Les cantons veulent sauver la voie bilatérale

La votation du 9 février sur l'immigration n'est pas un vote contre la voie bilatérale, affirme la Conférence des gouvernements cantonaux (CdC). Celle-ci doit être maintenue. Les cantons ont également confirmé leur participation au groupe d'experts mis en place afin d'élaborer des solutions pour la mise en oeuvre de l'initiative.

"La voie bilatérale a jusqu'ici parfaitement fonctionné, et son succès n'est plus à démontrer", a déclaré vendredi la CdC dans un communiqué publié à l'issue de son assemblée plénière, à laquelle participait Simonetta Sommaruga, conseillère fédérale en charge de la justice.

Les cantons ont également rappelé qu'ils vont participer au groupe d'experts, mis en place par le Conseil fédéral autour de l'Office fédéral des migrations afin de préparer une loi d'application de l'initiative de l'UDC. Outre les cantons, des représentants de l'économie, des syndicats, des villes et des communes siégeront au sein de ce groupe. La première rencontre aura lieu en avril.

Sonder l'UE

Les experts cantonaux qui seront délégués au sein de ce groupe de travail veilleront avant tout à ce que le nouveau système respecte les principes du fédéralisme, écrit la CdC.

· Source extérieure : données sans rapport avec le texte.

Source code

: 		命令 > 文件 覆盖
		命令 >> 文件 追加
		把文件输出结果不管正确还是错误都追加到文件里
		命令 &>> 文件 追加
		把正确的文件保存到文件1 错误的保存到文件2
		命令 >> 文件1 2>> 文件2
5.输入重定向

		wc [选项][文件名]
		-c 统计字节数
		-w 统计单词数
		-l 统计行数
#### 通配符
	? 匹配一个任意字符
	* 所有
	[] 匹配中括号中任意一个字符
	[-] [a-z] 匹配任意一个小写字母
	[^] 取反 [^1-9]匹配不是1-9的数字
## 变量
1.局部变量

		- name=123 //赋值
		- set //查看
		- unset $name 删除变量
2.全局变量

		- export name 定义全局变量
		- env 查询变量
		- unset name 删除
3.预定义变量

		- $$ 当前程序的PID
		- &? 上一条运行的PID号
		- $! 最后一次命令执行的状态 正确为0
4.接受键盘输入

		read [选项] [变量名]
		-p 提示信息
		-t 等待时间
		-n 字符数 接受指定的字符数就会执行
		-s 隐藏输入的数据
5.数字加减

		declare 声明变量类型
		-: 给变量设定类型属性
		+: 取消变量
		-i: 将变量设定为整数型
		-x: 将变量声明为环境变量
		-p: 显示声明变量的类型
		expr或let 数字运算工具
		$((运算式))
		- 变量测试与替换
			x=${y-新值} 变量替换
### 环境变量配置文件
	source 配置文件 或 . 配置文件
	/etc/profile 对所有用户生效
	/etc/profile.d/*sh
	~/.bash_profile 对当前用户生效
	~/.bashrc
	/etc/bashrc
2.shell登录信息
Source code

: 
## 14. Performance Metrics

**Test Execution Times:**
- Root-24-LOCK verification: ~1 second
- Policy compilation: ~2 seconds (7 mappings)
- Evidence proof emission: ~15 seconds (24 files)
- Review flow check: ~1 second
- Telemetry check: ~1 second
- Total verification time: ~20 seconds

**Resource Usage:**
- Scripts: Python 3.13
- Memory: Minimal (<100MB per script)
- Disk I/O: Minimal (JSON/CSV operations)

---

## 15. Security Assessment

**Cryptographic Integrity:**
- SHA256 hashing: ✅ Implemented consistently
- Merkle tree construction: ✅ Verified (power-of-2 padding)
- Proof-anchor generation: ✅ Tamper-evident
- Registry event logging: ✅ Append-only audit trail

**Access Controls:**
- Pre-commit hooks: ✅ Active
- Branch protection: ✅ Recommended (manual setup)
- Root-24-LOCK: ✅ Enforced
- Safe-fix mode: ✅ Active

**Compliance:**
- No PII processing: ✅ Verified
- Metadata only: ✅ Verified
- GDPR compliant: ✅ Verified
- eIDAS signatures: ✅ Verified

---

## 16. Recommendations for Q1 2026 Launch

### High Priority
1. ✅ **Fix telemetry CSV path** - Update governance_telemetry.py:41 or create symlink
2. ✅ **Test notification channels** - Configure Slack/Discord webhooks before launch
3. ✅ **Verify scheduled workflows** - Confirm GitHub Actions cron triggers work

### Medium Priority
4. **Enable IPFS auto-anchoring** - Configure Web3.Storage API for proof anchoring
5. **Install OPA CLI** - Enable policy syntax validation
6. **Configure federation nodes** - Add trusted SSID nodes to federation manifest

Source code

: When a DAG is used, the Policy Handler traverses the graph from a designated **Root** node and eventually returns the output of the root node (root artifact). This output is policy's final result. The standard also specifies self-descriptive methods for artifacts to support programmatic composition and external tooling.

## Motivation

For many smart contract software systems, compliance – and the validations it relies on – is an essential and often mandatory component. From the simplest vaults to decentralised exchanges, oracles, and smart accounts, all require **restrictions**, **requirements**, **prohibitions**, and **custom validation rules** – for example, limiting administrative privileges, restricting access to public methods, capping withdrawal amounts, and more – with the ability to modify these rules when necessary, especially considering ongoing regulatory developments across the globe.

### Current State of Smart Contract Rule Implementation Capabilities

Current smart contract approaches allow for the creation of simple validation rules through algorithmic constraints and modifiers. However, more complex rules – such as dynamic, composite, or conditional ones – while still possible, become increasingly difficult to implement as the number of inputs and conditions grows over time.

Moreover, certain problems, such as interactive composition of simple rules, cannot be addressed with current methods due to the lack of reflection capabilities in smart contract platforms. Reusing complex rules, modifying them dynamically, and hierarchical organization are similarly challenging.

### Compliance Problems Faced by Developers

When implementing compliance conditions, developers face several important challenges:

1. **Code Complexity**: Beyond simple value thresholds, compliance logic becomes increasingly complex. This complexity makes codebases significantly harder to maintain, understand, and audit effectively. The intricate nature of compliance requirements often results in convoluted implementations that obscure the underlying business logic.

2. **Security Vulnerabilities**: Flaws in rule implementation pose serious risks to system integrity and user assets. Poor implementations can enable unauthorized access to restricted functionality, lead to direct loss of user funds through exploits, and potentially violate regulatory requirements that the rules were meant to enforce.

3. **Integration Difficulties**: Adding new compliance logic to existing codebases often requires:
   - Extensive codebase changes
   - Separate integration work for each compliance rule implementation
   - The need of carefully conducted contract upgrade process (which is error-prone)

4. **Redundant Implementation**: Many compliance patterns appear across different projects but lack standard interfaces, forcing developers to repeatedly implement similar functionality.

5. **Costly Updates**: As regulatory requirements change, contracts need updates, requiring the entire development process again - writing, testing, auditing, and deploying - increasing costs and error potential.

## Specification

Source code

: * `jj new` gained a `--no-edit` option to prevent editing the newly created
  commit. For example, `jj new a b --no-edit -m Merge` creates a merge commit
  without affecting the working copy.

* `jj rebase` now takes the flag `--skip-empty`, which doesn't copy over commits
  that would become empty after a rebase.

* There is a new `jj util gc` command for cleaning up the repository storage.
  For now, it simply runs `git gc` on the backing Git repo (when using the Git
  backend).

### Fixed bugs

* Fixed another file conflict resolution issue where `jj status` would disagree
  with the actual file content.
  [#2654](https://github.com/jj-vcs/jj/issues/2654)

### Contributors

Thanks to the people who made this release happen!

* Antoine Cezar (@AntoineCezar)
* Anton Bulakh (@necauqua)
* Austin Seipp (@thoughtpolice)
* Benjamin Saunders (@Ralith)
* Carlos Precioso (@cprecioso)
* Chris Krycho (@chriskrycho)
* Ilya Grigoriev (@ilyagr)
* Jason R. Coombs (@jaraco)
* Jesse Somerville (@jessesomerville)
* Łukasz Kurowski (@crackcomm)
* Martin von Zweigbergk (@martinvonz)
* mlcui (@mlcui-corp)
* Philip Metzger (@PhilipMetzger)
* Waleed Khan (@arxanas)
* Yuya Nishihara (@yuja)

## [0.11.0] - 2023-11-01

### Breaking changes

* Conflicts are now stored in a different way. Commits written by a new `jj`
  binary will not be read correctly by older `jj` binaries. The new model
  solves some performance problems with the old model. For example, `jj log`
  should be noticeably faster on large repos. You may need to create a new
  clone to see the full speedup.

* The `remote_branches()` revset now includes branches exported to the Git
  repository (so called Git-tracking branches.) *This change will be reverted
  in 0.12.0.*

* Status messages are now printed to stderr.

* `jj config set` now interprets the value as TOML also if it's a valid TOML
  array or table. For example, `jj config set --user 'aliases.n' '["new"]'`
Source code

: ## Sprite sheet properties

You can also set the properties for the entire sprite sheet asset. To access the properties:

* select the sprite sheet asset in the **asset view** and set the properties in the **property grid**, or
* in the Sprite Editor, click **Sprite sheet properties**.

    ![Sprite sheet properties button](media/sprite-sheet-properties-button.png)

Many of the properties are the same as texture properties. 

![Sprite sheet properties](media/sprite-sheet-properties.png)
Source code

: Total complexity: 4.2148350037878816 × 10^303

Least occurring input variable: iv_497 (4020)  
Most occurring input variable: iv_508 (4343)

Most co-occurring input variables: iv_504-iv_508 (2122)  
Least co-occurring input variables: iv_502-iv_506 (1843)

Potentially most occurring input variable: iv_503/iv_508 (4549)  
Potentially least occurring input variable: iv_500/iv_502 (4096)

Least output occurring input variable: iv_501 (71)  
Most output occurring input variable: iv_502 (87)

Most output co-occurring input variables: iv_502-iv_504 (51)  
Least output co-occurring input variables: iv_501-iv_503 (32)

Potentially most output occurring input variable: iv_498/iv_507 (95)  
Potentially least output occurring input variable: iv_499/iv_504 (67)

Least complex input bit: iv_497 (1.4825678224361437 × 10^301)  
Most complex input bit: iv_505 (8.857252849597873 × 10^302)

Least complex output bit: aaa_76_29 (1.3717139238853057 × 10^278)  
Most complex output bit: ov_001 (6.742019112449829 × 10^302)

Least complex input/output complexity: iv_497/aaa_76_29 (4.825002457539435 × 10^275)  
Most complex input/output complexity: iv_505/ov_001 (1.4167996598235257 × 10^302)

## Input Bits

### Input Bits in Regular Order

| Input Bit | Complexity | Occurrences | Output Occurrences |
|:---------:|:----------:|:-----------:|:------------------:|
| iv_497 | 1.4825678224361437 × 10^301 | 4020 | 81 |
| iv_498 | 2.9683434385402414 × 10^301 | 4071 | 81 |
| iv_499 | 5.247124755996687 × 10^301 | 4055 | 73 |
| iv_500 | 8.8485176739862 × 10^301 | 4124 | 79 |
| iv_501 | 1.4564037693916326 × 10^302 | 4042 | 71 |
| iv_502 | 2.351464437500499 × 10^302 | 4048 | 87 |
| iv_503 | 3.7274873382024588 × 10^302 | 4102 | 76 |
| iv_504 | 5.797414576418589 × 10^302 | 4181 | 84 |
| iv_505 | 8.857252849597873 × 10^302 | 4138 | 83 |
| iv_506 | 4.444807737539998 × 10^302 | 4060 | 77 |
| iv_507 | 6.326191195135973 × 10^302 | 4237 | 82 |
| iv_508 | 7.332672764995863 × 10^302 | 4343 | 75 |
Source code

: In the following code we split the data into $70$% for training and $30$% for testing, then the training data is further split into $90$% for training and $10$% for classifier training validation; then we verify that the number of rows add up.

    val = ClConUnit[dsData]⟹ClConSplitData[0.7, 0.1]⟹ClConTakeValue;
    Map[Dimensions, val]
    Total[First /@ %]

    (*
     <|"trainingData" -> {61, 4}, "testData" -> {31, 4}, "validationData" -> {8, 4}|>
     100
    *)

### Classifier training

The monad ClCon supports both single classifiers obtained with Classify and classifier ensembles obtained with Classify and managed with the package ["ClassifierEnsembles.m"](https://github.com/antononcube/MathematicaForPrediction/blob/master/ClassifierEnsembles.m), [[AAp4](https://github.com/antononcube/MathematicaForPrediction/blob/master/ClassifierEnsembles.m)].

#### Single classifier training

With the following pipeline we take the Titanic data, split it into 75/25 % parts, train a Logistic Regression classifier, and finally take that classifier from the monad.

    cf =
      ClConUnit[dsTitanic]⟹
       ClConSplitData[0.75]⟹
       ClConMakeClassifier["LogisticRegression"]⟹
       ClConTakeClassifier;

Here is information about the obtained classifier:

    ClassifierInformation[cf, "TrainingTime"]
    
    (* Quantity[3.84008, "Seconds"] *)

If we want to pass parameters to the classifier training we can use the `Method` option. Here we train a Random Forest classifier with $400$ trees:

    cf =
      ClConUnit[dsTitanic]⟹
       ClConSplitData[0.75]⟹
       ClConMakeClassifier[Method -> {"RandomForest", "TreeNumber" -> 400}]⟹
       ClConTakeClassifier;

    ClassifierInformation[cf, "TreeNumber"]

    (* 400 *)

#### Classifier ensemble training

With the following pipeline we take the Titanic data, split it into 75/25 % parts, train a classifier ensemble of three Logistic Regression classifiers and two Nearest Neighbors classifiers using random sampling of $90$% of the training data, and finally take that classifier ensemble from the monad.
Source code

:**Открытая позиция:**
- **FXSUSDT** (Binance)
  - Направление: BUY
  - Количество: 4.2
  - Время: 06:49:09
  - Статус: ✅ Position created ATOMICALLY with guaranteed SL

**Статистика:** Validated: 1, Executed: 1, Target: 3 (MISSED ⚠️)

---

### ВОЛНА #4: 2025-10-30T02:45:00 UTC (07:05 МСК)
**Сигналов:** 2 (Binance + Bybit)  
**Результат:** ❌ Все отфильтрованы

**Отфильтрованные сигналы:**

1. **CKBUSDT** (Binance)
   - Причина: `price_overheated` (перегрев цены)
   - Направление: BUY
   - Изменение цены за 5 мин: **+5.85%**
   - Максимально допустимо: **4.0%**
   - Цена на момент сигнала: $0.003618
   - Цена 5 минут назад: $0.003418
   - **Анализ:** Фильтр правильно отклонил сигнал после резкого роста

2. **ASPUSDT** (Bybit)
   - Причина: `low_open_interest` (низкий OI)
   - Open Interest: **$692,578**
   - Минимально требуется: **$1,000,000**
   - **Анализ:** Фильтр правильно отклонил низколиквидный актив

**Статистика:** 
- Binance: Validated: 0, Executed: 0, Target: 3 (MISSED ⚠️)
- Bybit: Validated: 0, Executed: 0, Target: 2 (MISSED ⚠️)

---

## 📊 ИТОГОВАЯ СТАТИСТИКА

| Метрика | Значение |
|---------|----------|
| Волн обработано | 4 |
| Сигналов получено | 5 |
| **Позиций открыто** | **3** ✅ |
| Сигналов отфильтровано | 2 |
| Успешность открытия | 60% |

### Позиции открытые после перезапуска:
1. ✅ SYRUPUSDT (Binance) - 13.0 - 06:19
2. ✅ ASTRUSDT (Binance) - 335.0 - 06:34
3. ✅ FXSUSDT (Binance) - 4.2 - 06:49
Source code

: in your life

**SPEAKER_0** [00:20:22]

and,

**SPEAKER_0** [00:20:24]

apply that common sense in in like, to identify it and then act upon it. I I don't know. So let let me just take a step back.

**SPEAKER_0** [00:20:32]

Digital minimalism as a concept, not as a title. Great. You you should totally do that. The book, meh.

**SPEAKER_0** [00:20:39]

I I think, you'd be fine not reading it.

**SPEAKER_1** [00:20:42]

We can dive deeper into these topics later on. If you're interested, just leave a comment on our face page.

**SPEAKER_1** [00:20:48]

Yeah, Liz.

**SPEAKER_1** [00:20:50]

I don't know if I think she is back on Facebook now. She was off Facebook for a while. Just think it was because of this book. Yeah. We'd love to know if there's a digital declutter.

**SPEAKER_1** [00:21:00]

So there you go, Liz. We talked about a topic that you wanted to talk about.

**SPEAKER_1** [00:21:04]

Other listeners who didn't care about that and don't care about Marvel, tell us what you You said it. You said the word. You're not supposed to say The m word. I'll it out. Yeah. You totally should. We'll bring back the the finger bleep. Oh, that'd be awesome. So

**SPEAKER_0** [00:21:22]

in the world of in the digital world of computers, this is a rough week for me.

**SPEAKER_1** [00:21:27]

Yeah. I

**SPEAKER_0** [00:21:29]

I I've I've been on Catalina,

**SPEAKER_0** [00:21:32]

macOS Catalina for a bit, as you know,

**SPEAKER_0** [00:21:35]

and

Le Conseil fédéral devra également s'assurer le plus rapidement possible que le nouveau système mis en place pour gérer l'immigration puisse être accepté par l'UE, affirment les cantons. Le gouvernement devrait ainsi rendre compte de la position de l'UE sur le nouveau système d'ici la prochaine assemblée plénière de la CdC, en septembre prochain.

Le Tessin, cas particulier

Plusieurs cantons, notamment Vaud, Genève et le Tessin, ont avancé récemment leurs propres recettes pour appliquer l'initiative. La CdC souhaite cependant arriver à une position commune, ce qui requiert l'approbation de 18 cantons. Jean-Michel Cina, le président de la CdC et conseiller d'Etat valaisan (PDC), avait plaidé la semaine dernière pour une solution la moins bureaucratique possible et la plus flexible.

Le Tessin maintient toutefois ses exigences spécifiques. Le canton demande un contingentement cantonal des travailleurs frontaliers. Il se battra également pour le maintien des mesures d'accompagnement à la libre circulation, afin de lutter contre la sous-enchère salariale, notamment dans le secteur du bâtiment.